An der wöchentlichen Regierungssitzung beschließen die sieben Mitglieder des Bundesrates, einen Kompromiss zu erzielen, der von mindestens vier Mitgliedern getragen wird. In den meisten Fällen vertreten die Regierungsmitglieder diesen Konsens unwidersprochen nach außen. Daher fühlen sich Parlamentarier der Regierungsparteien nicht unbedingt an einen Regierungsentwurf gebunden, selbst wenn dieser in die Zuständigkeit eines Ministers ihrer Partei fällt.

Fordern Sie die Regierung durch direkte Demokratie heraus

Kein anderes Land der Welt erhält so viele Stimmen wie die Schweiz. Schweizer Bürger können regelmässig ihre Meinung oder einfach ihre Unzufriedenheit äußern. Sie können vom Parlament oder der Regierung verabschiedete Gesetze per Referendum anfechten. Sie können auf Volksinitiative Änderungen der Verfassung vorschlagen. Diese Mechanismen „erhöhen den Druck für eine breite Regelung“, sagt Hausserman.

Gleichzeitig fügt sie hinzu: „Jedes Referendum ist letztlich Ausdruck eines gescheiterten Konsensbildungsprozesses.“

So startete die linke Sozialdemokratische Partei im vergangenen Jahr ein Referendum gegen die Rentenreformpläne eines ihrer Bundesberater, Innenminister Alain Berset. Das ist in der Schweiz völlig normal: Die Partei ist gegen den Gesetzentwurf, obwohl ihr Minister das öffentliche Gesicht des Gesetzesentwurfs ist.

„Das Gleiche hat die Schweizerische Volkspartei in Sachen Klimapolitik getan, als sie sich gegen ihren Bundeskanzler gestellt hat“, sagte Hausermann und erklärte, dass die Sozialdemokraten die am weitesten links stehende Regierungspartei und die Volkspartei die am weitesten links stehende Regierungspartei seien rechte Partei. Die Regierungspartei, die „am entgegengesetzten Ende des politischen Spektrums steht, […] Sie fühlen sich nicht an Regierungsvorlagen gebunden und können ohne negative Folgen davon abweichen.

In der Schweiz kommt es vor allem zwischen den Regierungsparteien zu einer politischen Polarisierung – eine Polarisierung, die sich, wie Hausserman betont, „selbstverständlich auch auf der diskursiven Ebene manifestiert“. Die stärkste Form dieser rhetorischen Polarisierung zeigte sich während der Pandemie, als Vertreter der Volkspartei, zu der zwei der sieben Regierungsmitglieder gehören, den Schweizer Gesundheitsminister als „Diktator“ bezeichneten. Auch der Vorstand der Sozialdemokratischen Partei übt regelmäßig Kritik an der Regierung.

Somit besteht in der Schweiz eine gewisse Synchronisation zwischen Regierungsverantwortung und Oppositionsverhalten.

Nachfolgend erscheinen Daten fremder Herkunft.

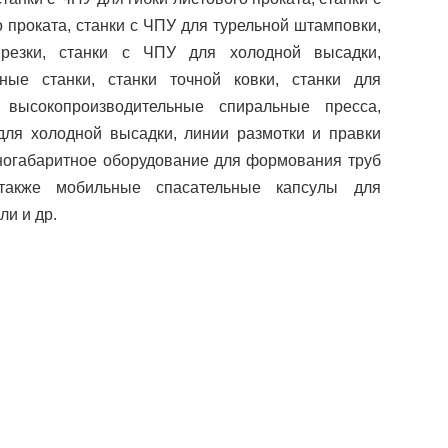
 проката, станки с ЧПУ для турельной штамповки,
резки, станки с ЧПУ для холодной высадки,
ные станки, станки точной ковки, станки для
 высокопроизводительные спиральные пресса,
для холодной высадки, линии размотки и правки
пногабаритное оборудование для формования труб
акже мобильные спасательные капсулы для
и и др.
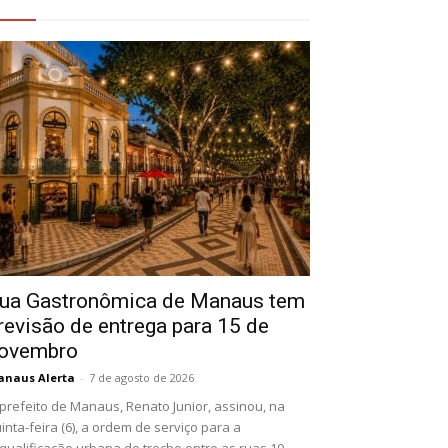
eja Também
ua Gastronômica de Manaus tem
revisão de entrega para 15 de
ovembro
naus Alerta
-
7 de agosto de 2026
prefeito de Manaus, Renato Junior, assinou, na
inta-feira (6), a ordem de serviço para a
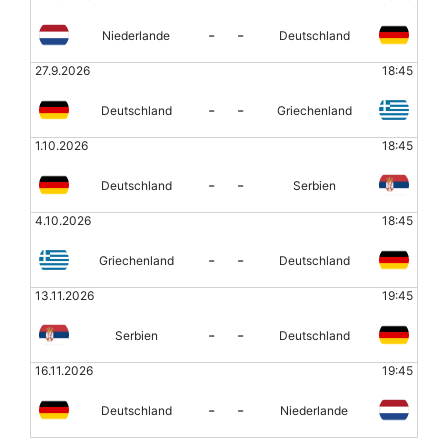
-
-
Niederlande
Deutschland
27.9.2026
18:45
-
-
Deutschland
Griechenland
1.10.2026
18:45
-
-
Deutschland
Serbien
4.10.2026
18:45
-
-
Griechenland
Deutschland
13.11.2026
19:45
-
-
Serbien
Deutschland
16.11.2026
19:45
-
-
Deutschland
Niederlande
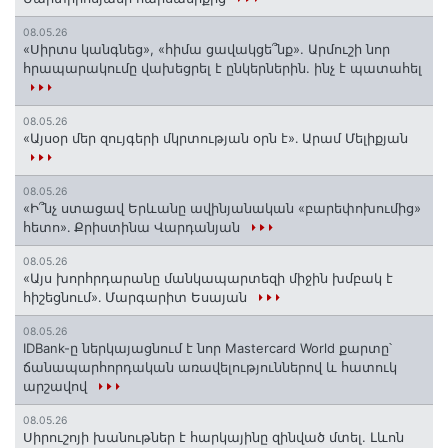
08.05.26
«Սիրտս կանգնեց», «հիմա ցավակցե՞նք». Արմուշի նոր
հրապարակումը վախեցրել է ընկերներին. ինչ է պատահել
08.05.26
«Այսօր մեր զույգերի մկրտության օրն է»․ Արամ Մելիքյան
08.05.26
«Ի՞նչ ստացավ Երևանը ավինյանական «բարեփոխումից»
հետո»․ Քրիստինա Վարդանյան
08.05.26
«Այս խորհրդարանը մանկապարտեզի միջին խմբակ է
հիշեցնում»․ Մարգարիտ Եսայան
08.05.26
IDBank-ը ներկայացնում է նոր Mastercard World քարտը՝
ճանապարհորդական առավելություններով և հատուկ
արշավով
08.05.26
Սիրուշոյի խանութներ է հարկայինը զինված մտել. Լևոն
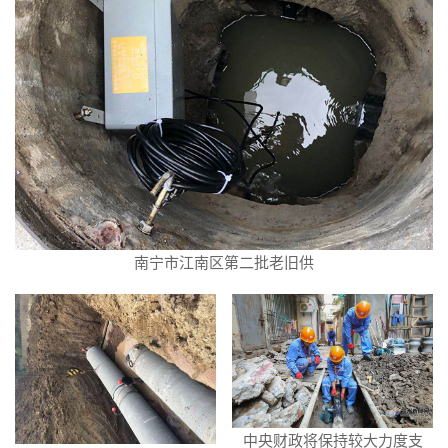
南宁市江南区第二批老旧供
中央财政将保持较大力度支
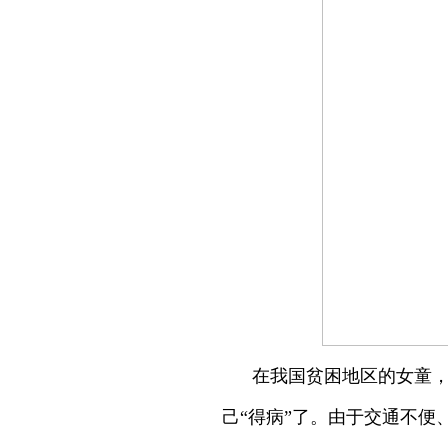
在我国贫困地区的女童
己“得病”了。由于交通不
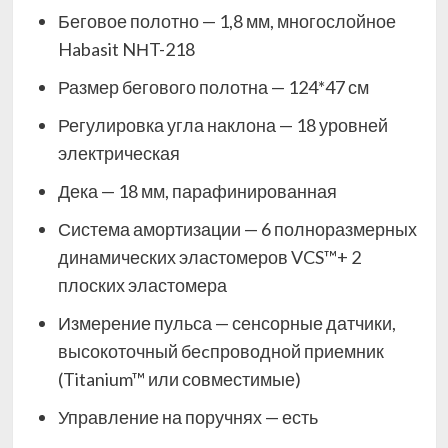
Беговое полотно — 1,8 мм, многослойное
Habasit NНT-218
Размер бегового полотна — 124*47 см
Регулировка угла наклона — 18 уровней
электрическая
Дека — 18 мм, парафинированная
Система амортизации — 6 полноразмерных
динамических эластомеров VCS™+ 2
плоских эластомера
Измерение пульса — сенсорные датчики,
высокоточный беcпроводной приемник
(Titanium™ или совместимые)
Управление на поручнях — есть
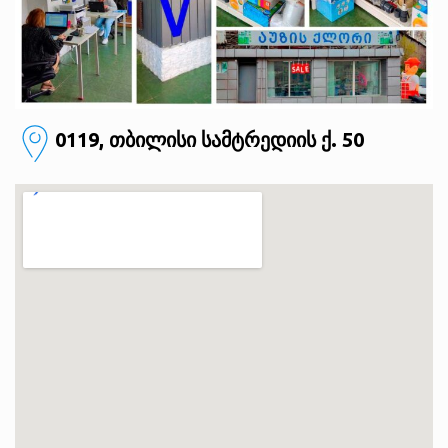
0119, თბილისი
სამტრედიის ქ. 50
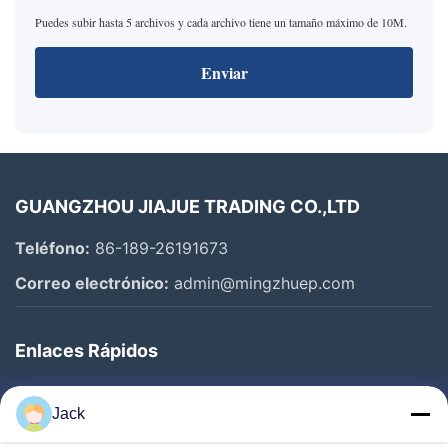
Puedes subir hasta 5 archivos y cada archivo tiene un tamaño máximo de 10M.
Enviar
GUANGZHOU JIAJUE TRADING CO.,LTD
Teléfono:
86-189-26191673
Correo electrónico:
admin@mingzhuep.com
Enlaces Rápidos
En Casa
Jack
Productos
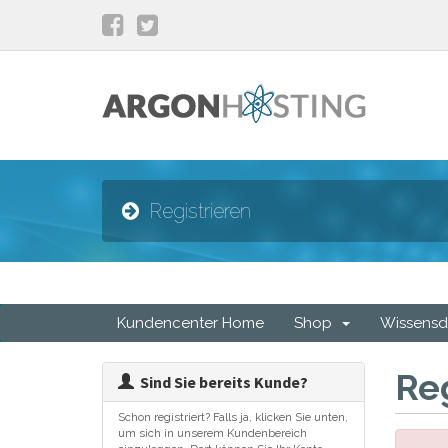
Registrieren
Kundencenter Home
Shop
Wissensd
Re
Sind Sie bereits Kunde?
Schon registriert? Falls ja, klicken Sie unten,
um sich in unserem Kundenbereich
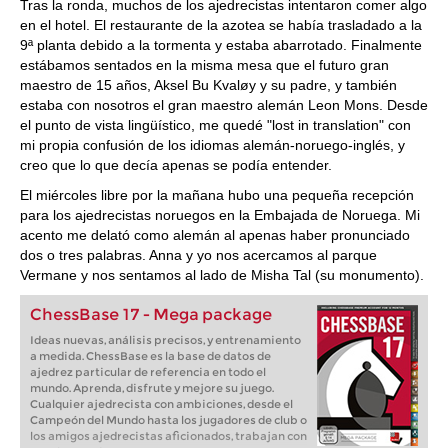
Tras la ronda, muchos de los ajedrecistas intentaron comer algo
en el hotel. El restaurante de la azotea se había trasladado a la
9ª planta debido a la tormenta y estaba abarrotado. Finalmente
estábamos sentados en la misma mesa que el futuro gran
maestro de 15 años, Aksel Bu Kvaløy y su padre, y también
estaba con nosotros el gran maestro alemán Leon Mons. Desde
el punto de vista lingüístico, me quedé "lost in translation" con
mi propia confusión de los idiomas alemán-noruego-inglés, y
creo que lo que decía apenas se podía entender.
El miércoles libre por la mañana hubo una pequeña recepción
para los ajedrecistas noruegos en la Embajada de Noruega. Mi
acento me delató como alemán al apenas haber pronunciado
dos o tres palabras. Anna y yo nos acercamos al parque
Vermane y nos sentamos al lado de Misha Tal (su monumento).
ChessBase 17 - Mega package
Ideas nuevas, análisis precisos, y entrenamiento
a medida. ChessBase es la base de datos de
ajedrez particular de referencia en todo el
mundo. Aprenda, disfrute y mejore su juego.
Cualquier ajedrecista con ambiciones, desde el
Campeón del Mundo hasta los jugadores de club o
los amigos ajedrecistas aficionados, trabajan con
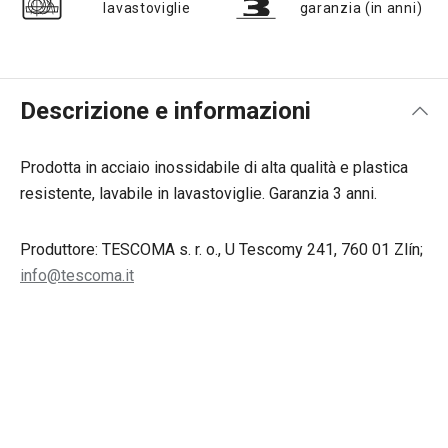
lavastoviglie
garanzia (in anni)
Descrizione e informazioni
Prodotta in acciaio inossidabile di alta qualità e plastica
resistente, lavabile in lavastoviglie. Garanzia 3 anni.
Produttore: TESCOMA s. r. o., U Tescomy 241, 760 01 Zlín;
info@tescoma.it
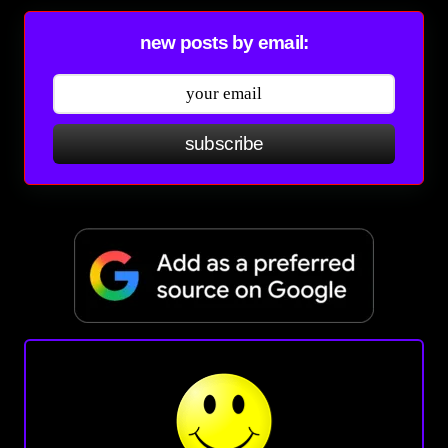
new posts by email:
subscribe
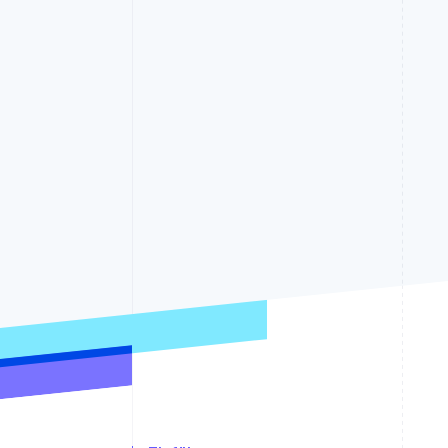
Optimierung der
Datensynchronisier
Autorisierungsraten
Link
Beschleunigter Bezahlvorgang
Financial Connections
Verbundene Finanzdaten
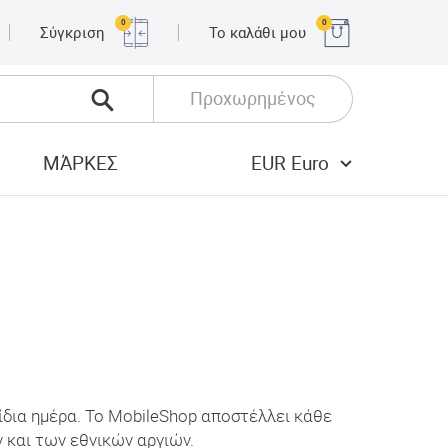
0
0
Σύγκριση
Το καλάθι μου
Προχωρημένος
ΜΆΡΚΕΣ
EUR Euro
ίδια ημέρα. Το MobileShop αποστέλλει κάθε
 και των εθνικών αργιών.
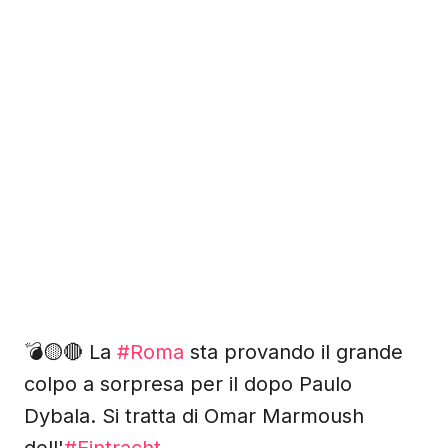
💣🟡🔴 La
#Roma
sta provando il grande
colpo a sorpresa per il dopo Paulo
Dybala. Si tratta di Omar Marmoush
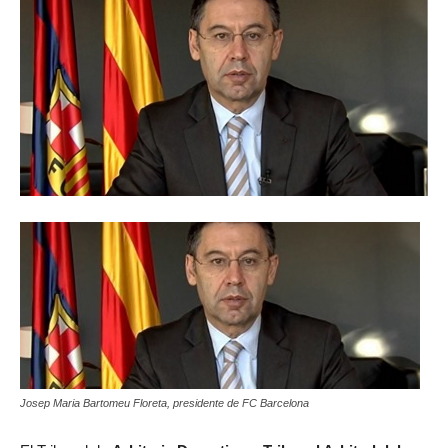
Josep Maria Bartomeu Floreta, presidente de FC Barcelona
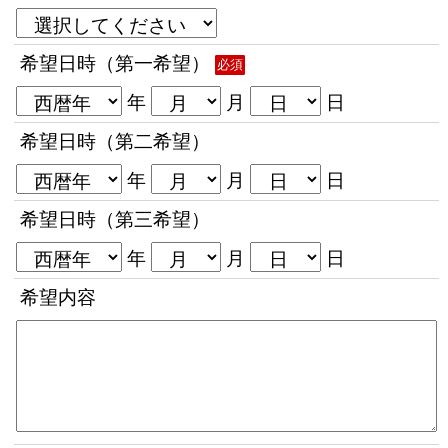
希望日時（第一希望）
必須
年
月
日
希望日時（第二希望）
年
月
日
希望日時（第三希望）
年
月
日
希望内容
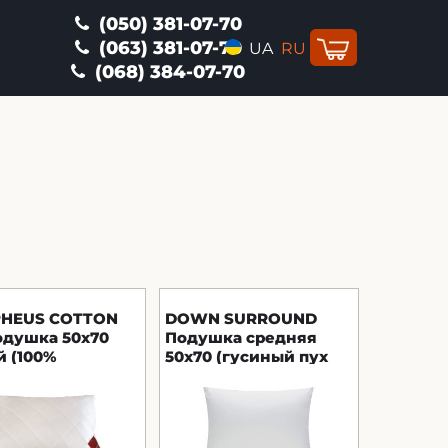
(050) 381-07-70
(063) 381-07-70
UA
RU
(068) 384-07-70
HEUS COTTON
DOWN SURROUND
одушка 50x70
Подушка средняя
 (100%
50x70 (гусиный пух
эстровые
15%, 85% гусиного
ки) Brinkhaus
пера) Brinkhaus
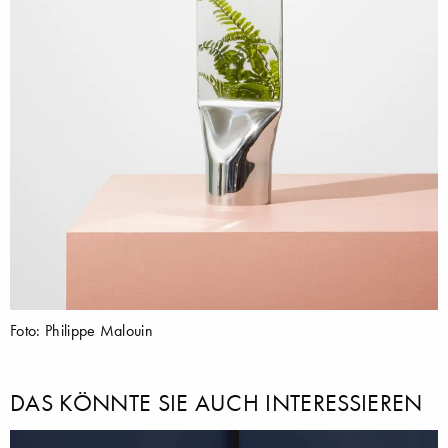
Foto: Philippe Malouin
DAS KÖNNTE SIE AUCH INTERESSIEREN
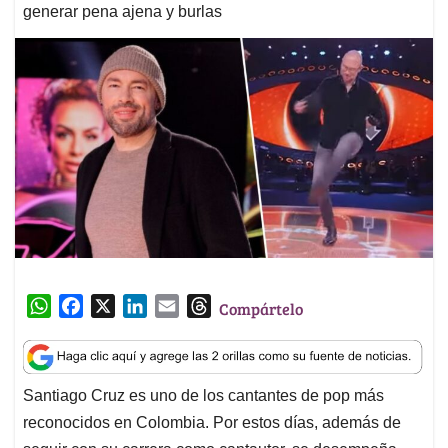
generar pena ajena y burlas
W
F
X
L
E
T
Compártelo
h
a
i
m
h
a
c
n
a
r
t
e
k
i
e
Santiago Cruz es uno de los cantantes de pop más
s
b
e
l
a
reconocidos en Colombia. Por estos días, además de
A
o
d
d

Dies spiegelt sich deutlich in den regelmäßigen Volksabstimmungen wider. Mit jeder Abstimmung bilden die Parteien neue Bündnisse.

Hauserman verweist auf den Berner Politikwissenschaftler Adrian Vater, der gezeigt hat, wie sich die Regierungsparteien bei Einzelabstimmungen immer mehr auseinandersetzen. Während Ende der 1970er-Jahre die vier Bundesratsparteien in fast 80 % der Abstimmungen die gleiche Meinung vertraten, liegt diese Zahl heute nahe bei Null.

„Aufgrund dieser Polarisierung“ gebe es heute „kaum Parlamentsvorlagen“, in denen die Sozialdemokratische Partei oder die Volkspartei nicht von der Position der Regierung abweichen. „Tatsächlich bilden SPD und SVP die Hauptoppositionskräfte in der stark gespaltenen Parteienszene der Schweiz“, schlussfolgert Hauserman.

Überraschenderweise stellen die Regierungsparteien einen wichtigen Teil der Opposition in der Schweiz.

Herausgegeben von David Ogster. Aus dem Deutschen übersetzt von Julia Bassam.